Requirement A: From the universal credit article below, list the means-tested benefits that are to be combined into the single universal credit payment.

Quoted passage:
* Start *
Universal credit: Welfare reform 'poor value' watchdog says

Mr Duncan Smith said the rollout of universal credit would be delivered "within budget and within the timescale"

The government's flagship welfare reform has been badly managed, is "overambitious" and poor value for money, the spending watchdog has said.

The National Audit Office said risks were taken with universal credit to hit targets, IT systems had "limited functionality" and an unfamiliar project management approach was used.

A national rollout of the new benefit has been delayed following IT glitches.

Work and Pensions Secretary Iain Duncan Smith said these had now been fixed.

Under the universal credit plans, six key means-tested benefits - jobseeker's allowance, employment support allowance, housing benefit, working tax credit, income support and child tax credit - are to be combined into a single payment which ministers say will ensure that claimants are always better off in work and also reduce fraud.

'Early setbacks'

The transformation requires the merging of complex computer systems in benefits offices, HM Revenue and Customs and local councils - which the government insists can be done.

All new claimants were supposed to receive the universal credit from next month as part of a phased implementation plan but this has been delayed following a number of pilots earlier this year.

Liam Byrne: "Iain Duncan Smith has lost control of the programme and lost control of the department"

Instead, new claimants at six "hub job centres" in England, Wales and Scotland will receive the new benefit from October.

The watchdog's report identified "early setbacks", and said: "At this early stage of the universal credit programme the department has not achieved value for money.

"These problems represent a significant setback to universal credit and raise wider concerns about the department's ability to deal with weak programme management, over-optimistic timescales, and a lack of openness about progress."

The report said there was still potential for universal credit to bring about "considerable benefits" if the department put "realistic plans and strong discipline in place".

The setbacks the watchdog identified included:

  • Officials were "unable to explain" the reasoning behind the timescales or their feasibility
  • There were no "adequate measures" of progress
  • Computer systems lack the function to identify potentially fraudulent claims, relying instead on manual checks
  • £34m investment in IT systems was written off
  • The Department for Work and Pensions (DWP) lacked IT expertise and senior leadership
  • Delays to the rollout would reduce the expected benefits of reform

Expenditure on IT systems has accounted for more than 70% of the £425m spent to date but the report suggested officials did not yet know whether the infrastructure in place would support a national rollout.

Analysis

It was the language of a minister on the defensive.

A report from an organisation, without a political axe to grind, has ripped into his flagship project and so a round of broadcast interviews beckoned for Iain Duncan Smith.

Here is how a few of his sentences began:

"I fully accept that the problem was..."

The Department has "wrestled with issues and difficulties."

"What went wrong with the Universal Credit team..."
* End *
Data to process:
* Start *
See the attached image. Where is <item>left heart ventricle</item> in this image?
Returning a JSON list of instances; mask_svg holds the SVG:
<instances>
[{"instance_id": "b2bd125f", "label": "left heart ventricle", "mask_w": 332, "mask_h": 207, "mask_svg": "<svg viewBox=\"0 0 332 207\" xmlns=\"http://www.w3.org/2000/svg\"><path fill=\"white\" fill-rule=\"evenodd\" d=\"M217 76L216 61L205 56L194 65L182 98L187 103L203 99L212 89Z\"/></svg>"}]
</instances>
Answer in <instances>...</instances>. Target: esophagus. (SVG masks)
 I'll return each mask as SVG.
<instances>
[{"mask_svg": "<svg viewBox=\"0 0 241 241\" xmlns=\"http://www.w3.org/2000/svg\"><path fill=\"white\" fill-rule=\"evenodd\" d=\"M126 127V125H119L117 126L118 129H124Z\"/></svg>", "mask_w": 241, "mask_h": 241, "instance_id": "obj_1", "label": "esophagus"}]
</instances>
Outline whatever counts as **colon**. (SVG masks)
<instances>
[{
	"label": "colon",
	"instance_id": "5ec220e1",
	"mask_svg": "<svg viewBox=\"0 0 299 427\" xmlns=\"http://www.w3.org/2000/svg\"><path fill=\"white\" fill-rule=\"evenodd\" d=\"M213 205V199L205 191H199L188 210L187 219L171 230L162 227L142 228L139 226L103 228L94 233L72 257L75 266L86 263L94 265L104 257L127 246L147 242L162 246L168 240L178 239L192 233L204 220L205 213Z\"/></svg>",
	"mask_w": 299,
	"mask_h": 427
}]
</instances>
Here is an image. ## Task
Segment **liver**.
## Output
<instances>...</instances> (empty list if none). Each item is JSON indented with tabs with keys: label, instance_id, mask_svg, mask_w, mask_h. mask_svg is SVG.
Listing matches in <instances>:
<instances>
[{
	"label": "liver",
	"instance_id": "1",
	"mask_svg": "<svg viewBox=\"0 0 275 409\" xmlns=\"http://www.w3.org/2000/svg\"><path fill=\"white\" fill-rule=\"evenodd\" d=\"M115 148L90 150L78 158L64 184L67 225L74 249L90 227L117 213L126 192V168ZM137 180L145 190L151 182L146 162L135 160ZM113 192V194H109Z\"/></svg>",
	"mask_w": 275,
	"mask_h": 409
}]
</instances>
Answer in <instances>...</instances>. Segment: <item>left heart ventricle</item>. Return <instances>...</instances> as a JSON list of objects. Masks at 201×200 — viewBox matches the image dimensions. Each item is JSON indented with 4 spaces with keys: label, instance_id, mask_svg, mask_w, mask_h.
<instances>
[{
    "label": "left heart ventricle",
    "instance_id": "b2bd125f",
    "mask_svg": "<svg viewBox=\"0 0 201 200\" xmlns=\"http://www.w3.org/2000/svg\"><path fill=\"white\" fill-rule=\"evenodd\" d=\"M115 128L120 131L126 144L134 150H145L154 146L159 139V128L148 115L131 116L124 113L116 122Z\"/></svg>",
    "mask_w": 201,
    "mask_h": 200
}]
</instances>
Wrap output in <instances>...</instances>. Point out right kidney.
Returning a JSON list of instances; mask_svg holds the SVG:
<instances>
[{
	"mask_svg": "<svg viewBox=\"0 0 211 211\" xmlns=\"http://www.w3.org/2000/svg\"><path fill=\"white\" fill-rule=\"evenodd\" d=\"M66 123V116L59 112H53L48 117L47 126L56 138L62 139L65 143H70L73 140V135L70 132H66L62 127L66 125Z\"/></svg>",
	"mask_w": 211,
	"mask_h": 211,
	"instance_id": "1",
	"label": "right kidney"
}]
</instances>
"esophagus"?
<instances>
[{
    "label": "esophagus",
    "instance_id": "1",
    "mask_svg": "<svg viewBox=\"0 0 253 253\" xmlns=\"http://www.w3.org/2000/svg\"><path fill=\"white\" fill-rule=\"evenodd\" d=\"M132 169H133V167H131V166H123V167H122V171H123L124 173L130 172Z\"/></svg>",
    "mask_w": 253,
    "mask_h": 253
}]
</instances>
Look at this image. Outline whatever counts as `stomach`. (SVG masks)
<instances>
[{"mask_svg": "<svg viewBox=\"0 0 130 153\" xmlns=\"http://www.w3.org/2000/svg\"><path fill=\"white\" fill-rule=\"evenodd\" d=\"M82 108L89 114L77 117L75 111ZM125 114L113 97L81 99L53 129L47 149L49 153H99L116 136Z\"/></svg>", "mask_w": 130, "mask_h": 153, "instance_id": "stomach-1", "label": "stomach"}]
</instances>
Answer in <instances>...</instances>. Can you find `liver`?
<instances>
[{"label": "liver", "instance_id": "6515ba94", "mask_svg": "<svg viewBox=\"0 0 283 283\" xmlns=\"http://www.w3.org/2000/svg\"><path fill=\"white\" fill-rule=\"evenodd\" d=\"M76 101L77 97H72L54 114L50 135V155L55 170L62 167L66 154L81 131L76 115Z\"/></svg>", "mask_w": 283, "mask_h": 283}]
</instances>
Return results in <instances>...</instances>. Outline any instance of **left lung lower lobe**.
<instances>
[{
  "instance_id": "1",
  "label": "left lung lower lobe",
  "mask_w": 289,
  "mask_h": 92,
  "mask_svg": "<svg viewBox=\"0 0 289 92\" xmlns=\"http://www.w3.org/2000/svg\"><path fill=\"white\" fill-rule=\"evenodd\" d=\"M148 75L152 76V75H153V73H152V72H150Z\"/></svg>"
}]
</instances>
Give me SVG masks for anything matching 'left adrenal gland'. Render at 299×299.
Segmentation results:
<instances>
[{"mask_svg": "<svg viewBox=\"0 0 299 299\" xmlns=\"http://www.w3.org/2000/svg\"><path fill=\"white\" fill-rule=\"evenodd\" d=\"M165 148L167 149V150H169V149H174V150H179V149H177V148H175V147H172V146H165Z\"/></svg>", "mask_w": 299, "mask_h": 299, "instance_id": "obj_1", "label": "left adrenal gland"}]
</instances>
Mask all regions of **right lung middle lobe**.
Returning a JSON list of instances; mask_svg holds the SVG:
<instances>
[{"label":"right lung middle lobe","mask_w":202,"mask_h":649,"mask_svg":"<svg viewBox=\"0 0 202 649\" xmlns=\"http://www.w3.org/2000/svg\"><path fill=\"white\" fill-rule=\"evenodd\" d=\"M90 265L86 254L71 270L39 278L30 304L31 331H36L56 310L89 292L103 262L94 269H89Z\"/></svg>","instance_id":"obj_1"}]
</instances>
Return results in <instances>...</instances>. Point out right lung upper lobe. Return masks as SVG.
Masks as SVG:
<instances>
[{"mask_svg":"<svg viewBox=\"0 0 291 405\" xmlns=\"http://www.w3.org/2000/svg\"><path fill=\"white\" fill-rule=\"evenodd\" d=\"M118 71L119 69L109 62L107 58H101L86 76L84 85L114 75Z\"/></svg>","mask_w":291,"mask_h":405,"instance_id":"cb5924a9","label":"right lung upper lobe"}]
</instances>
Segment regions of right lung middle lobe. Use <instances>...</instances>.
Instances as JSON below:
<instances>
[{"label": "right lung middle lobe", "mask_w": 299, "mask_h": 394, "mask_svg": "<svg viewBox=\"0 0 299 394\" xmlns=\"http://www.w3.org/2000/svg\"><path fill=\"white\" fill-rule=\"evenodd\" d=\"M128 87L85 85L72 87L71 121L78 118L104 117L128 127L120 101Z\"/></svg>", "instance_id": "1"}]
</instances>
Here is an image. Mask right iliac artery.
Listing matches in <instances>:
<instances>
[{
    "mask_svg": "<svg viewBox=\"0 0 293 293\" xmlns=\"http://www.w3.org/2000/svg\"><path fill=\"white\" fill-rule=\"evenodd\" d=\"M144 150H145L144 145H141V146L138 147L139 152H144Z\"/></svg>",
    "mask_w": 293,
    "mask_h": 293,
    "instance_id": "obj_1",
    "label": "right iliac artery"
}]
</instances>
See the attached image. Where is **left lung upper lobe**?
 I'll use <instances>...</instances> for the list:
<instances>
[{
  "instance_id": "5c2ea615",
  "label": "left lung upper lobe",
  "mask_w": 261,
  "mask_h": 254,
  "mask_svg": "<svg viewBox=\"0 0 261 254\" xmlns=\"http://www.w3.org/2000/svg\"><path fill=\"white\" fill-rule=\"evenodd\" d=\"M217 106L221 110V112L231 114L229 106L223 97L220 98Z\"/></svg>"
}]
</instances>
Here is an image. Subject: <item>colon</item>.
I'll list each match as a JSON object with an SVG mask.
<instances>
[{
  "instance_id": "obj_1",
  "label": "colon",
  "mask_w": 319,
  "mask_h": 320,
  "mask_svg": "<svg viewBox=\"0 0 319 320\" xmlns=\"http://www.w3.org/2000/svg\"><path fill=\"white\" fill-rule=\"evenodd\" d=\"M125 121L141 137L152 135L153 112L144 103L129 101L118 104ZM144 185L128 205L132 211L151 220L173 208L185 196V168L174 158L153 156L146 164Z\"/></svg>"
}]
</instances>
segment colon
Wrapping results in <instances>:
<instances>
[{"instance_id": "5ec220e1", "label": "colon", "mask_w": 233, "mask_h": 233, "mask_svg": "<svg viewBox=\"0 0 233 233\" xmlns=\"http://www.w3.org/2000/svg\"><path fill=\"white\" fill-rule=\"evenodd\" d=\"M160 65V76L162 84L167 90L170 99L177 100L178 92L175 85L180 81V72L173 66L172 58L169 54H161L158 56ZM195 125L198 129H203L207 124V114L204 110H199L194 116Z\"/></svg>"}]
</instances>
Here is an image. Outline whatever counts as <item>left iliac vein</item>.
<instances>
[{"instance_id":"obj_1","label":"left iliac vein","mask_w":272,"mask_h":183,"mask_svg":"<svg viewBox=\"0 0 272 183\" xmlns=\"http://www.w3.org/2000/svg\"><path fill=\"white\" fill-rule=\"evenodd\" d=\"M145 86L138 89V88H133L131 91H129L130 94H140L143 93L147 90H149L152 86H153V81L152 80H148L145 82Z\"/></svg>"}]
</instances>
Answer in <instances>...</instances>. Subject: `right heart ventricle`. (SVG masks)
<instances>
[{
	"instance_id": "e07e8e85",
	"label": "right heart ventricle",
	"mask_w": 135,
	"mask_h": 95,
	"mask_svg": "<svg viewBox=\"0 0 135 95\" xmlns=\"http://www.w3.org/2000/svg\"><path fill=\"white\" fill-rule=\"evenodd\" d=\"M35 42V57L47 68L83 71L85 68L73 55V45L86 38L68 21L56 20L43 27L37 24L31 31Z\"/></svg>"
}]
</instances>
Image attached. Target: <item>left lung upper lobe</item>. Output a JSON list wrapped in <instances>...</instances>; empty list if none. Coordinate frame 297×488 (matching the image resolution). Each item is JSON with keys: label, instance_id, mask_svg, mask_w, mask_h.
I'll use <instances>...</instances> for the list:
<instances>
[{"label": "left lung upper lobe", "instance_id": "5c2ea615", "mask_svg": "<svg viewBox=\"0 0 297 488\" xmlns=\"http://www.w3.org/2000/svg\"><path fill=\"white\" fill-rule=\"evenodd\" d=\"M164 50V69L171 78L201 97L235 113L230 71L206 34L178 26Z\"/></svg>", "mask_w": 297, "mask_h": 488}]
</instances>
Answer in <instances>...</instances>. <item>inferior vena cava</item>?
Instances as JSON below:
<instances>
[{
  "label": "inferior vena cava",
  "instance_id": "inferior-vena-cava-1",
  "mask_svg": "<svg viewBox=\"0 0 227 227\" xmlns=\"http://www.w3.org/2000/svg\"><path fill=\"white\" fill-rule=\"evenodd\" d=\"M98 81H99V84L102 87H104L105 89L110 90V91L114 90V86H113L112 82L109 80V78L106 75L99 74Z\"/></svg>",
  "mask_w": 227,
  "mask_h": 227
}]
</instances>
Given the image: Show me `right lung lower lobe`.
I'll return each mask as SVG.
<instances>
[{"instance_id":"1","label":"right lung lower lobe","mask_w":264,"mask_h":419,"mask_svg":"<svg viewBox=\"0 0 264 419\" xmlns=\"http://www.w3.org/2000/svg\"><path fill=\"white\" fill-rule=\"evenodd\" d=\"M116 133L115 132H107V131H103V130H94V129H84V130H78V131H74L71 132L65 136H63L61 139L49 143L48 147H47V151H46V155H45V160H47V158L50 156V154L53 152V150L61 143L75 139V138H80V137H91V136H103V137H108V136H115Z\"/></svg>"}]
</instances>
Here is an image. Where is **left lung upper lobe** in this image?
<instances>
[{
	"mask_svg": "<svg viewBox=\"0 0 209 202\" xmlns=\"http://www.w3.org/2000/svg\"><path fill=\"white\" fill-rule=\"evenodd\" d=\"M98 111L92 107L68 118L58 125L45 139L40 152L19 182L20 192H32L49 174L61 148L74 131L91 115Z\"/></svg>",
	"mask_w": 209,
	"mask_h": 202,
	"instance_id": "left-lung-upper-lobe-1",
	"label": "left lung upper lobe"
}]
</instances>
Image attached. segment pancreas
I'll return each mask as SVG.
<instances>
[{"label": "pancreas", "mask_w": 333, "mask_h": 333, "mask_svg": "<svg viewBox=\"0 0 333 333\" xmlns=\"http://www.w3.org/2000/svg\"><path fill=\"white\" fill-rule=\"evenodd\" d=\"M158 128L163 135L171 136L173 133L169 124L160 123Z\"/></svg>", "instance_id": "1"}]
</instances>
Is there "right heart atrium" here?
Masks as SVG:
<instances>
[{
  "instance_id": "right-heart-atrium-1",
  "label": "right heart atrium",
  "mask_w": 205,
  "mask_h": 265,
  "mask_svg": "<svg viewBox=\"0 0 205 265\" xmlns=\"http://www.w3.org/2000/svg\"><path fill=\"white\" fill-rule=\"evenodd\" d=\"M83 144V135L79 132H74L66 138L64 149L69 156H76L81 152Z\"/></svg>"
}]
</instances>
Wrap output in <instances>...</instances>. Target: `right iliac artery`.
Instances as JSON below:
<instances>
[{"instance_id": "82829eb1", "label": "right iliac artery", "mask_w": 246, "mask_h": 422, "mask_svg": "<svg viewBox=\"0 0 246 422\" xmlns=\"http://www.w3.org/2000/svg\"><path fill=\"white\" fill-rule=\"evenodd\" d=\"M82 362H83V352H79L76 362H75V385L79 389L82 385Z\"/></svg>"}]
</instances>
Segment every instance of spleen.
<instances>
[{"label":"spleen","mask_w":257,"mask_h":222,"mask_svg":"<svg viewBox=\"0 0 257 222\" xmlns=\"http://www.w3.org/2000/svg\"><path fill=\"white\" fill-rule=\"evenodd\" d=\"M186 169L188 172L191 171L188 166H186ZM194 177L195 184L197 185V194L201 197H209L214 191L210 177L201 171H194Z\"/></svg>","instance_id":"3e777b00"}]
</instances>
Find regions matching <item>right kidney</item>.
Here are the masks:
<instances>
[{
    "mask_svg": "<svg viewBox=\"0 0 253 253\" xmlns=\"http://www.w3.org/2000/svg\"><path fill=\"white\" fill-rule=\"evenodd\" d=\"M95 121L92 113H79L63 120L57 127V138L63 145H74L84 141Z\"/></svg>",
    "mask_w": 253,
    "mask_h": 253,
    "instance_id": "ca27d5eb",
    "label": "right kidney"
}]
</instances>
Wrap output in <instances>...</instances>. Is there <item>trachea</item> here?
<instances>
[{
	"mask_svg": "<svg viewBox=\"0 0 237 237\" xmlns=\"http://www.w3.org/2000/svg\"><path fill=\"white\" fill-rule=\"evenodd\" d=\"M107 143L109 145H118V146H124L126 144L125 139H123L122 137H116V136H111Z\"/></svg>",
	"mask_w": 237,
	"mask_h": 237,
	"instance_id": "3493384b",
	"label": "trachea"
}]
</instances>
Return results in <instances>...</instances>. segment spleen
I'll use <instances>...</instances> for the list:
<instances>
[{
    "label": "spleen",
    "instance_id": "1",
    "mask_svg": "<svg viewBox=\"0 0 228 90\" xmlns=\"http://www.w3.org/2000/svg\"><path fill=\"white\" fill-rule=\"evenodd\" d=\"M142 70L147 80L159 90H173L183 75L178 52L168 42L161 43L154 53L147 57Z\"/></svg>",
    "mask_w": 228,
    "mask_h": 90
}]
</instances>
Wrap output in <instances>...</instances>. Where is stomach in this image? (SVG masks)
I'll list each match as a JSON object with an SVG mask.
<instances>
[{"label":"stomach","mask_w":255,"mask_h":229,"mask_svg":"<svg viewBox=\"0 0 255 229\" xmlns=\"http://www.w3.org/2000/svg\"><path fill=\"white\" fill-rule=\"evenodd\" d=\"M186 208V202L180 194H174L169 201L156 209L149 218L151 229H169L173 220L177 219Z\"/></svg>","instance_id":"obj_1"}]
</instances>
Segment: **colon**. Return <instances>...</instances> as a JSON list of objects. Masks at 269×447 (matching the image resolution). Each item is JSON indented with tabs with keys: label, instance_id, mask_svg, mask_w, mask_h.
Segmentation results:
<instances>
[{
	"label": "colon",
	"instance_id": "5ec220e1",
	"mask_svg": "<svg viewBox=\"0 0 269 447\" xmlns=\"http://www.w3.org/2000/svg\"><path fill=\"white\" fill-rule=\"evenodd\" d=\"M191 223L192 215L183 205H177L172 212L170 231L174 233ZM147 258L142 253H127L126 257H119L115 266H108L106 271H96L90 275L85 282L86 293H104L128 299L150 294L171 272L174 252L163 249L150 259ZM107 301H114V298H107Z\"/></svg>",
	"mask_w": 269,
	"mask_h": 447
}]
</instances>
* End *
Requirement B: Extract every line of the records above that contains the string "cava".

Written answer A:
- jobseeker's allowance
- employment support allowance
- housing benefit
- working tax credit
- income support
- child tax credit

Written answer B:
Answer in <instances>...</instances>. <item>inferior vena cava</item>?
  "label": "inferior vena cava",
  "instance_id": "inferior-vena-cava-1",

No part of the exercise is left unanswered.